A security researcher at the University of Michigan has released a tool that help Chinese computers users disable the censorship functionality of the controversial Green Dam Youth Software.
Written by Ryan Naraine, Contributor

A security researcher at the University of Michigan has released a tool that help Chinese computers users disable the censorship functionality of the controversial Green Dam Youth Software.

The Dam Burst utility, created by researcher Jon Oberheide, works by by injecting code into a running application and removing the Green Dam hooks that enable it to monitor and block user activity. This effectively restores the running application to its original uncensored state, Oberheide explained.

Here's the skinny from the Dam Burst documentation:

Unlike other tools that disable or uninstall the Green Dam software, Dam Burst does not require administrative privileges.

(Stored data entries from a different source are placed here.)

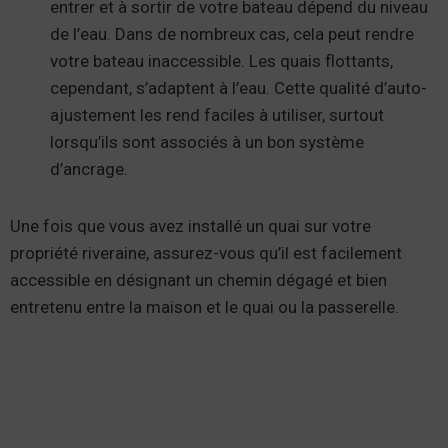
entrer et à sortir de votre bateau dépend du niveau
de l’eau. Dans de nombreux cas, cela peut rendre
votre bateau inaccessible. Les quais flottants,
cependant, s’adaptent à l’eau. Cette qualité d’auto-
ajustement les rend faciles à utiliser, surtout
lorsqu’ils sont associés à un bon système
d’ancrage.
Une fois que vous avez installé un quai sur votre
propriété riveraine, assurez-vous qu’il est facilement
accessible en désignant un chemin dégagé et bien
entretenu entre la maison et le quai ou la passerelle.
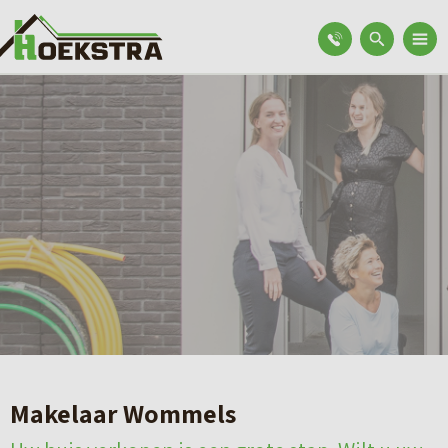
Makelaar Wommels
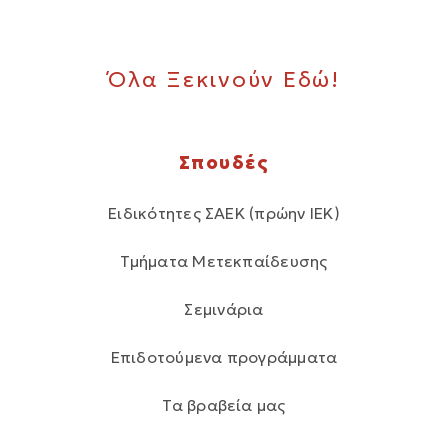
Όλα Ξεκινούν Εδώ!
Σπουδές
Ειδικότητες ΣΑΕΚ (πρώην ΙΕΚ)
Τμήματα Μετεκπαίδευσης
Σεμινάρια
Επιδοτούμενα προγράμματα
Τα βραβεία μας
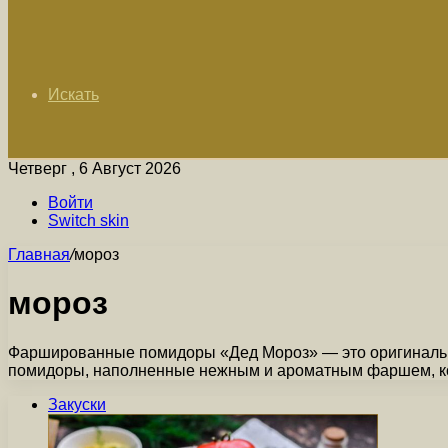
Искать
Четверг , 6 Август 2026
Войти
Switch skin
Главная
/
мороз
мороз
Фаршированные помидоры «Дед Мороз» — это оригинально
помидоры, наполненные нежным и ароматным фаршем, к
Закуски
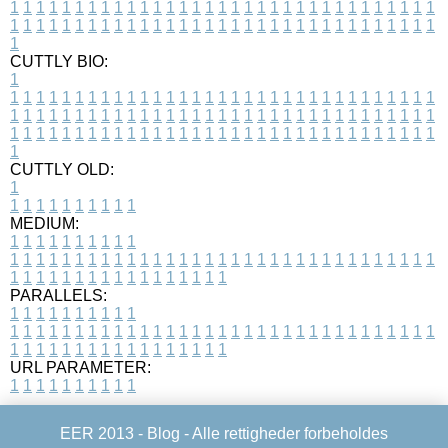
1
1
1
1
1
1
1
1
1
1
1
1
1
1
1
1
1
1
1
1
1
1
1
1
1
1
1
1
1
1
1
1
1
1
1
1
1
1
1
1
1
1
1
1
1
1
1
1
1
1
1
1
1
1
1
1
1
1
1
1
1
1
1
1
1
1
1
CUTTLY BIO:
1
1
1
1
1
1
1
1
1
1
1
1
1
1
1
1
1
1
1
1
1
1
1
1
1
1
1
1
1
1
1
1
1
1
1
1
1
1
1
1
1
1
1
1
1
1
1
1
1
1
1
1
1
1
1
1
1
1
1
1
1
1
1
1
1
1
1
1
1
1
1
1
1
1
1
1
1
1
1
1
1
1
1
1
1
1
1
1
1
1
1
1
1
1
1
1
1
1
1
1
1
CUTTLY OLD:
1
1
1
1
1
1
1
1
1
1
1
MEDIUM:
1
1
1
1
1
1
1
1
1
1
1
1
1
1
1
1
1
1
1
1
1
1
1
1
1
1
1
1
1
1
1
1
1
1
1
1
1
1
1
1
1
1
1
1
1
1
1
1
1
1
1
1
1
1
1
1
1
1
1
1
PARALLELS:
1
1
1
1
1
1
1
1
1
1
1
1
1
1
1
1
1
1
1
1
1
1
1
1
1
1
1
1
1
1
1
1
1
1
1
1
1
1
1
1
1
1
1
1
1
1
1
1
1
1
1
1
1
1
1
1
1
1
1
1
URL PARAMETER:
1
1
1
1
1
1
1
1
1
1
EER 2013 -
Blog
- Alle rettigheder forbeholdes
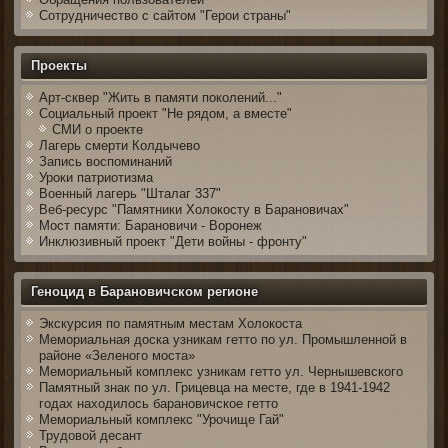
Сотрудничество с сайтом "Герои страны"
Проекты
Арт-сквер "Жить в памяти поколений..."
Социальный проект "Не рядом, а вместе"
СМИ о проекте
Лагерь смерти Колдычево
Запись воспоминаний
Уроки патриотизма
Военный лагерь "Шталаг 337"
Веб-ресурс "Памятники Холокосту в Барановичах"
Мост памяти: Барановичи - Воронеж
Инклюзивный проект "Дети войны - фронту"
Геноцид в Барановичском регионе
Экскурсия по памятным местам Холокоста
Мемориальная доска узникам гетто по ул. Промышленной в
районе «Зеленого моста»
Мемориальный комплекс узникам гетто ул. Чернышевского
Памятный знак по ул. Грицевца на месте, где в 1941-1942
годах находилось барановичское гетто
Мемориальный комплекс "Урочище Гай"
Трудовой десант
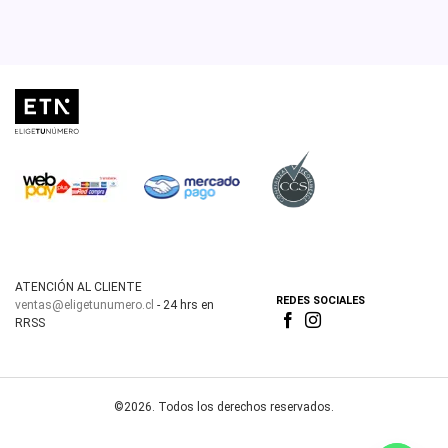
ATENCIÓN AL CLIENTE
REDES SOCIALES
ventas@eligetunumero.cl
- 24 hrs en
RRSS
©2026. Todos los derechos reservados.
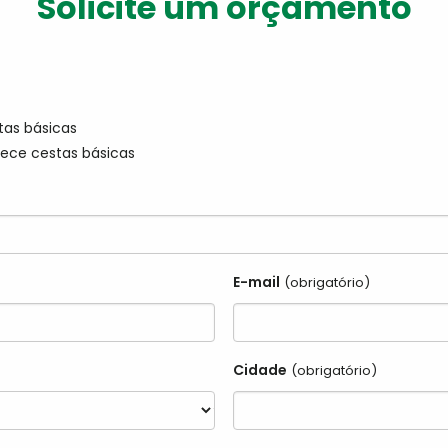
Solicite um orçamento
tas básicas
ece cestas básicas
E-mail
(obrigatório)
Cidade
(obrigatório)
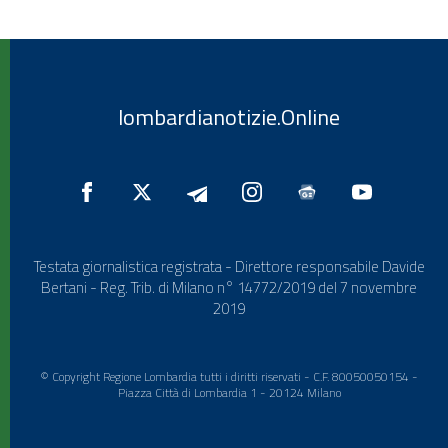
lombardianotizie.Online
Testata giornalistica registrata - Direttore responsabile Davide
Bertani - Reg. Trib. di Milano n° 14772/2019 del 7 novembre
2019
© Copyright Regione Lombardia tutti i diritti riservati - C.F. 80050050154 -
Piazza Città di Lombardia 1 - 20124 Milano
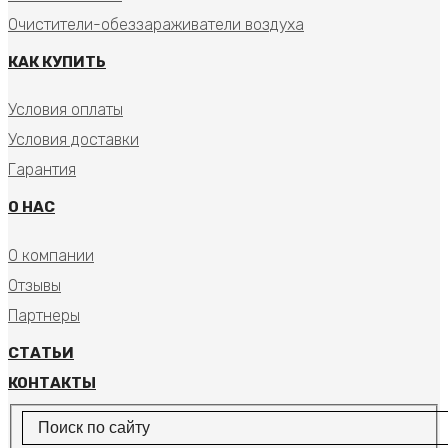
Очистители-обеззараживатели воздуха
КАК КУПИТЬ
Условия оплаты
Условия доставки
Гарантия
О НАС
О компании
Отзывы
Партнеры
СТАТЬИ
КОНТАКТЫ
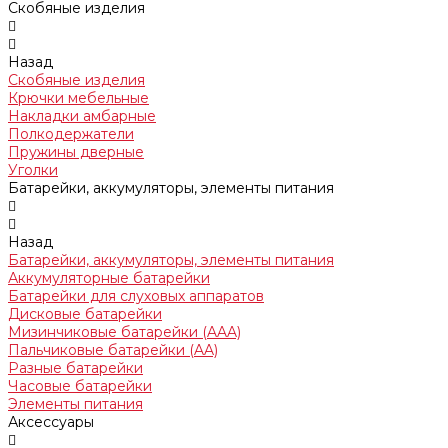
Скобяные изделия
Назад
Скобяные изделия
Крючки мебельные
Накладки амбарные
Полкодержатели
Пружины дверные
Уголки
Батарейки, аккумуляторы, элементы питания
Назад
Батарейки, аккумуляторы, элементы питания
Аккумуляторные батарейки
Батарейки для слуховых аппаратов
Дисковые батарейки
Мизинчиковые батарейки (AAA)
Пальчиковые батарейки (AA)
Разные батарейки
Часовые батарейки
Элементы питания
Аксессуары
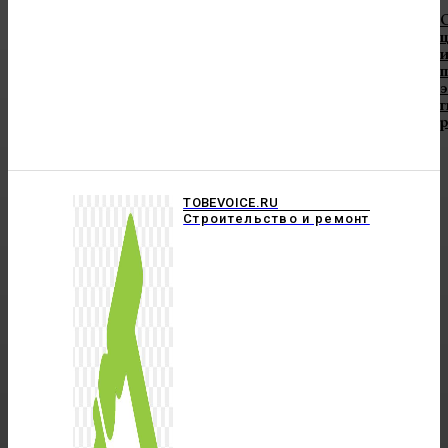
и
TOBEVOICE.RU
Строительство и ремонт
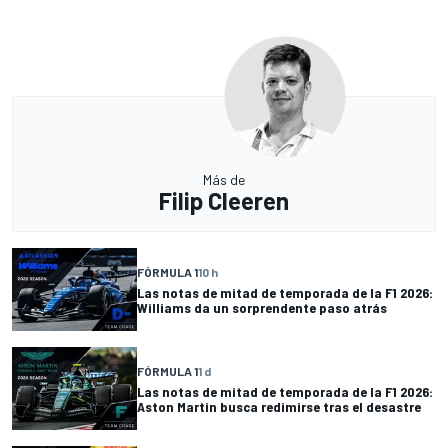
Más de
Filip Cleeren
FÓRMULA 1
10 h
Las notas de mitad de temporada de la F1 2026:
Williams da un sorprendente paso atrás
FÓRMULA 1
1 d
Las notas de mitad de temporada de la F1 2026:
Aston Martin busca redimirse tras el desastre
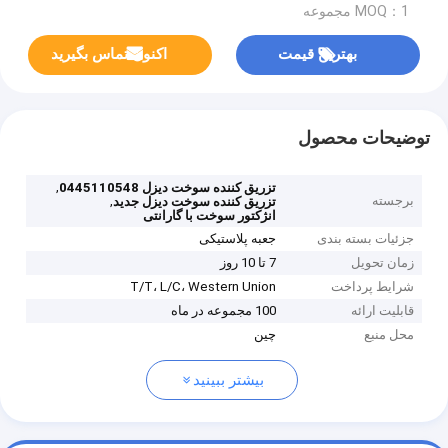
MOQ：1 مجموعه
بهترین قیمت
اکنون تماس بگیرید
توضیحات محصول
,
تزریق کننده سوخت دیزل 0445110548
برجسته
,
تزریق کننده سوخت دیزل جدید
انژکتور سوخت با گارانتی
جزئیات بسته بندی
جعبه پلاستیکی
زمان تحویل
7 تا 10 روز
شرایط پرداخت
T/T، L/C، Western Union
قابلیت ارائه
100 مجموعه در ماه
محل منبع
چین
بیشتر ببینید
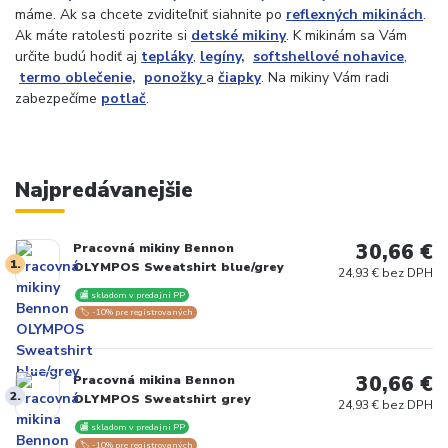
máme. Ak sa chcete zviditeľniť siahnite po
reflexných mikinách
.
Ak máte ratolesti pozrite si
detské mikiny
. K mikinám sa Vám
určite budú hodiť aj
tepláky
,
legíny,
softshellové nohavice
,
termo oblečenie,
ponožky
a
čiapky
. Na mikiny Vám radi
zabezpečíme
potlač
.
Najpredávanejšie
30,66 €
Pracovná mikiny Bennon
1.
OLYMPOS Sweatshirt blue/grey
24,93 € bez DPH
🏬 skladom v predajni PP
🏷️ -10% pre registrovaných
30,66 €
Pracovná mikina Bennon
2.
OLYMPOS Sweatshirt grey
24,93 € bez DPH
🏬 skladom v predajni PP
🏷️ -10% pre registrovaných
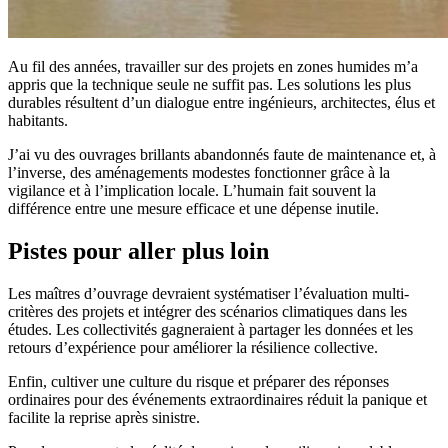
Au fil des années, travailler sur des projets en zones humides m’a
appris que la technique seule ne suffit pas. Les solutions les plus
durables résultent d’un dialogue entre ingénieurs, architectes, élus et
habitants.
J’ai vu des ouvrages brillants abandonnés faute de maintenance et, à
l’inverse, des aménagements modestes fonctionner grâce à la
vigilance et à l’implication locale. L’humain fait souvent la
différence entre une mesure efficace et une dépense inutile.
Pistes pour aller plus loin
Les maîtres d’ouvrage devraient systématiser l’évaluation multi-
critères des projets et intégrer des scénarios climatiques dans les
études. Les collectivités gagneraient à partager les données et les
retours d’expérience pour améliorer la résilience collective.
Enfin, cultiver une culture du risque et préparer des réponses
ordinaires pour des événements extraordinaires réduit la panique et
facilite la reprise après sinistre.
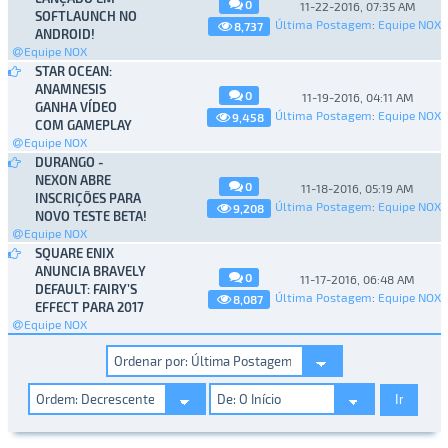
0
11-22-2016, 07:35 AM
SOFTLAUNCH NO
Última Postagem
:
Equipe NOX
8,737
ANDROID!
Equipe NOX
STAR OCEAN:
ANAMNESIS
0
11-19-2016, 04:11 AM
GANHA VÍDEO
Última Postagem
:
Equipe NOX
9,458
COM GAMEPLAY
Equipe NOX
DURANGO -
NEXON ABRE
0
11-18-2016, 05:19 AM
INSCRIÇÕES PARA
Última Postagem
:
Equipe NOX
9,208
NOVO TESTE BETA!
Equipe NOX
SQUARE ENIX
ANUNCIA BRAVELY
0
11-17-2016, 06:48 AM
DEFAULT: FAIRY’S
Última Postagem
:
Equipe NOX
8,087
EFFECT PARA 2017
Equipe NOX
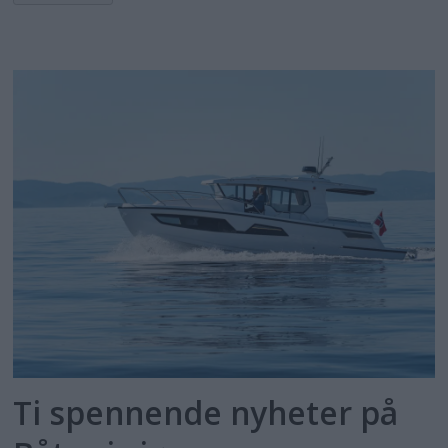
Ti spennende nyheter på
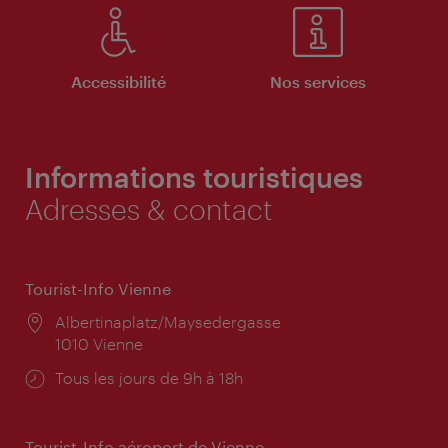
Accessibilité
Nos services
Informations touristiques
Adresses & contact
Tourist-Info Vienne
Lieu:
Albertinaplatz/Maysedergasse
1010 Vienne
Horaires
Tous les jours de 9h à 18h
d'ouverture:
Tourist-Info aéroport de Vienne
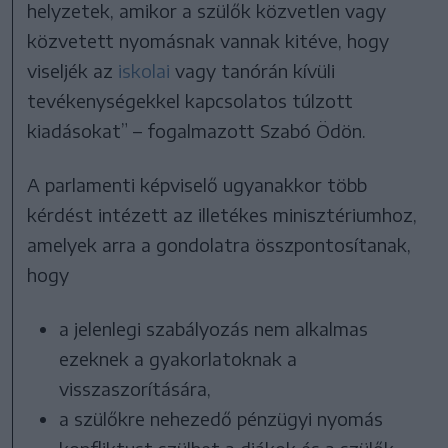
helyzetek, amikor a szülők közvetlen vagy
közvetett nyomásnak vannak kitéve, hogy
viseljék az
iskolai
vagy tanórán kívüli
tevékenységekkel kapcsolatos túlzott
kiadásokat” – fogalmazott Szabó Ödön.
A parlamenti képviselő ugyanakkor több
kérdést intézett az illetékes minisztériumhoz,
amelyek arra a gondolatra összpontosítanak,
hogy
a jelenlegi szabályozás nem alkalmas
ezeknek a gyakorlatoknak a
visszaszorítására,
a szülőkre nehezedő pénzügyi nyomás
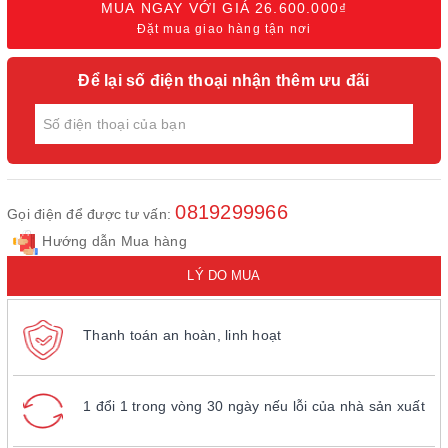
MUA NGAY VỚI GIÁ
26.600.000₫
Đặt mua giao hàng tận nơi
Để lại số điện thoại nhận thêm ưu đãi
0819299966
Gọi điện để được tư vấn:
Hướng dẫn Mua hàng
LÝ DO MUA
Thanh toán an hoàn, linh hoạt
1 đổi 1 trong vòng 30 ngày nếu lỗi của nhà sản xuất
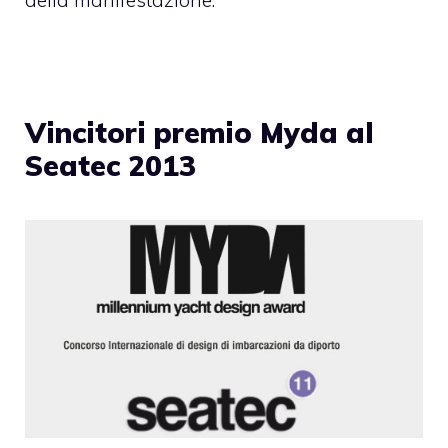
della manifestazione.
Vincitori premio Myda al
Seatec 2013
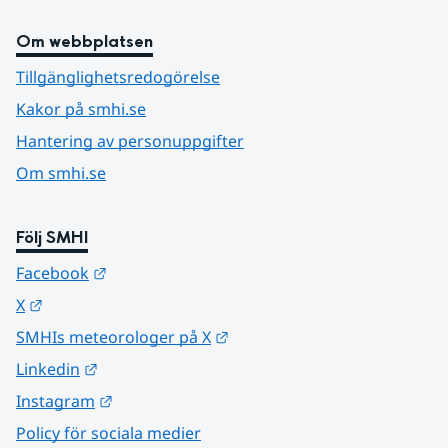
Om webbplatsen
Tillgänglighetsredogörelse
Kakor på smhi.se
Hantering av personuppgifter
Om smhi.se
Följ SMHI
Länk till annan webbplats.
Facebook
Länk till annan webbplats.
X
Länk till annan webbplats.
SMHIs meteorologer på X
Länk till annan webbplats.
Linkedin
Länk till annan webbplats.
Instagram
Policy för sociala medier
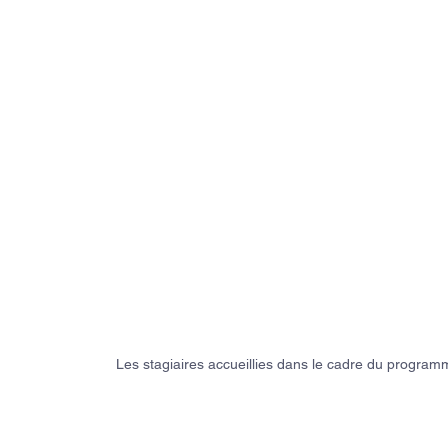
Les stagiaires accueillies dans le cadre du progra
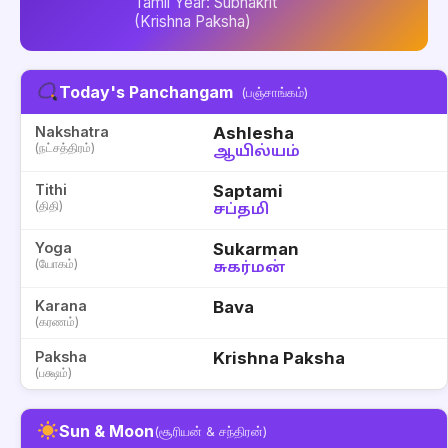
Tamil Year: Subhakrit
(Krishna Paksha)
Today's Panchangam
(பஞ்சாங்கம்)
Nakshatra
Ashlesha
(நட்சத்திரம்)
ஆயில்யம்
Tithi
Saptami
(திதி)
சப்தமி
Yoga
Sukarman
(யோகம்)
சுகர்மன்
Karana
Bava
(கரணம்)
Paksha
Krishna Paksha
(பக்ஷம்)
Sun & Moon
(சூரியன் & சந்திரன்)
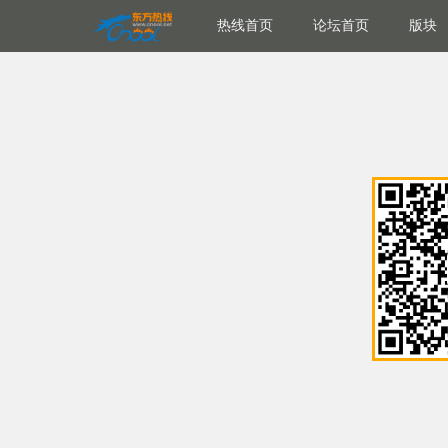
热线首页
论坛首页
版块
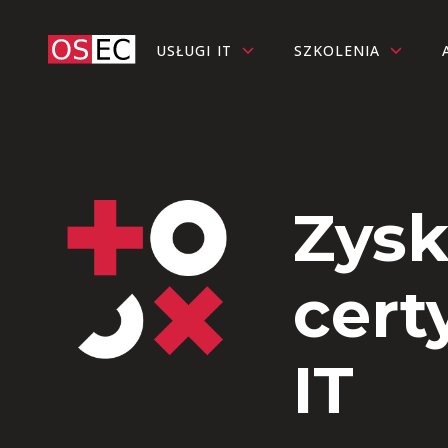
USŁUGI IT
SZKOLENIA
Zysk
cert
IT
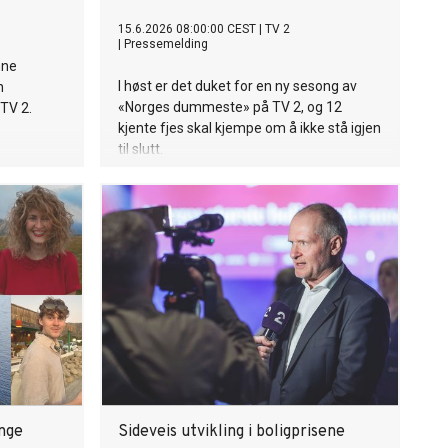
15.6.2026 08:00:00 CEST
|
TV 2
|
Pressemelding
nne
I høst er det duket for en ny sesong av
n
«Norges dummeste» på TV 2, og 12
 TV 2.
kjente fjes skal kjempe om å ikke stå igjen
til slutt.
nge
Sideveis utvikling i boligprisene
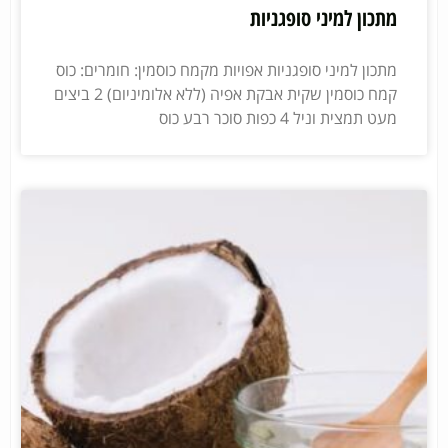
מתכון למיני סופגניות
מתכון למיני סופגניות אפויות מקמח כוסמין: חומרים: כוס
קמח כוסמין שקית אבקת אפיה (ללא אלומיניום) 2 ביצים
מעט תמצית וניל 4 כפות סוכר רבע כוס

Since Dam Burst can be run as an unprivileged user to disable the Green Dam censorware in currently running applications, it is very effective in situations where the user is restricted from obtaining administrator privileges and may wish to avoid censorship (eg. public/internet cafe computers that the user may not own).

As a pleasant side effect, disabling the Green Dam components within a running process actually increases the security of the end host as the vulnerable code paths within the Green Dam software are no longer exploitable by an attacker.

The Chinese government originally mandated that Green Dam be shipped on all new PCs but this pre-installation has been delayed.

A remote code execution vulnerability was discovered on Green Dam a short time after it was released for download.